When Trauma Becomes Chronic
Trauma unacknowledged becomes chronic. It is like sludge at the feet, keeping us from moving forward. It manifests as depression, anxiety, chronic illness, a nervous system locked in fight-or-flight. And the body remembers what the mind tries to forget.
But returning to wholeness means seeing trauma not as permanent damage but as an unintegrated season of the soul. It is not that we must “heal” in the sense of fixing something broken, but that we must remember what has always been whole.
Alan Watts said, “No valid plans for the future can be made by those who have no capacity for living now.” Trauma traps us in past pain or future fear, cutting us off from the present moment — where wholeness is already present.
The Taoist Way of Wholeness
Taoism teaches that water is the most powerful force. It does not resist. It yields, flows, adapts — and in so doing, it shapes mountains and nourishes all life.
Laozi said, “Nothing is softer or more flexible than water, yet nothing can resist it.” Grief, when held rigidly, becomes unbearable. But when yielded to, when allowed to flow, it reveals its teaching: that nothing is ever truly lost.
Rumi wrote: “Try to accept the changing seasons of your heart.” Life and death are seasons — both part of the continuity of living itself.
Practices of Return
- Qigong Shaking: Loosen the body so stuck energy may leave.
- Breath with Horses: Stand with a horse until your breaths synchronize. Let their presence guide you back into coherence.
- Hands in Water: Place your hands in a stream or bowl of water. Feel what you cannot hold washing away into flow.
- Writing and Fire: Write grief or regret, then release it in flame. Watch smoke carry it to the unseen.

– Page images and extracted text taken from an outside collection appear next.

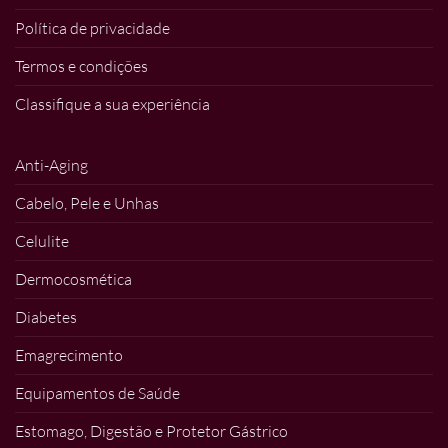
Política de privacidade
Termos e condições
Classifique a sua experiência
Anti-Aging
Cabelo, Pele e Unhas
Celulite
Dermocosmética
Diabetes
Emagrecimento
Equipamentos de Saúde
Estomago, Digestão e Protetor Gástrico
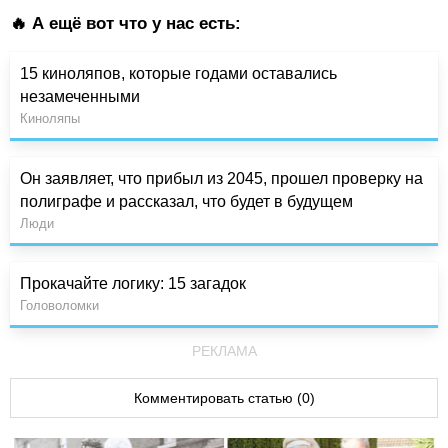
🔥 А ещё вот что у нас есть:
15 киноляпов, которые годами оставались
незамеченными
Киноляпы
Он заявляет, что прибыл из 2045, прошел проверку на
полиграфе и рассказал, что будет в будущем
Люди
Прокачайте логику: 15 загадок
Головоломки
РЕКЛАМА
Комментировать статью (0)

- Gratitude Ritual: Speak aloud the names of those you love, present and transitioned. Talk to them as they are here now, with you. If it feels like you are crazy, then so be it. But there is nothing more sane than this truth. Name one gift each gave you. Gratitude collapses the illusion of separation.
Closing Insight
Trauma and grief are not about becoming “healed,” because you were never broken. They are about remembering.
Grief is the illusion that you have been separated from those you love. But in truth, you are never separate. They were always with you, even before you met them in the flesh. Their transition expands your awareness to recognize that continuity.

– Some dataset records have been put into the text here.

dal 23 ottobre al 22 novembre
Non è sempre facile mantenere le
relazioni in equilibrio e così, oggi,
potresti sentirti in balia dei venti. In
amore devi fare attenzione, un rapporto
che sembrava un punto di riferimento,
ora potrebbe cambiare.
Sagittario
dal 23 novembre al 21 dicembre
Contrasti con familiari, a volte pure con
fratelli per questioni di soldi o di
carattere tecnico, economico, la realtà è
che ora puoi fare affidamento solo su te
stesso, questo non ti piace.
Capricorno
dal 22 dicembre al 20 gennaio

Viscaya’s playful joy, our Jeff's steady love and guidance, my parents’ presence and musical beauty and humor, the loyalty and continued companionship of Aramis, Sam and Maximus, Isis, the spirit of our beloved horses now turned into dragon flames of light — none are lost. They are with us in another form, as they have always been. And thus is true for all.
The pain of physical parting is temporary. The unity of spirit is eternal.
Gratitude is the bridge that returns us to wholeness.
As Laozi said: “The soft overcomes the hard. The yielding overcomes the rigid.” Yielding means surrendering the illusion of loss, so that we may rest again in the truth of eternal togetherness.
In this way, trauma and grief become not endings, but thresholds. They bring us back to the wholeness that has never left us.
Life is eternal and continues. We are indeed all one in love.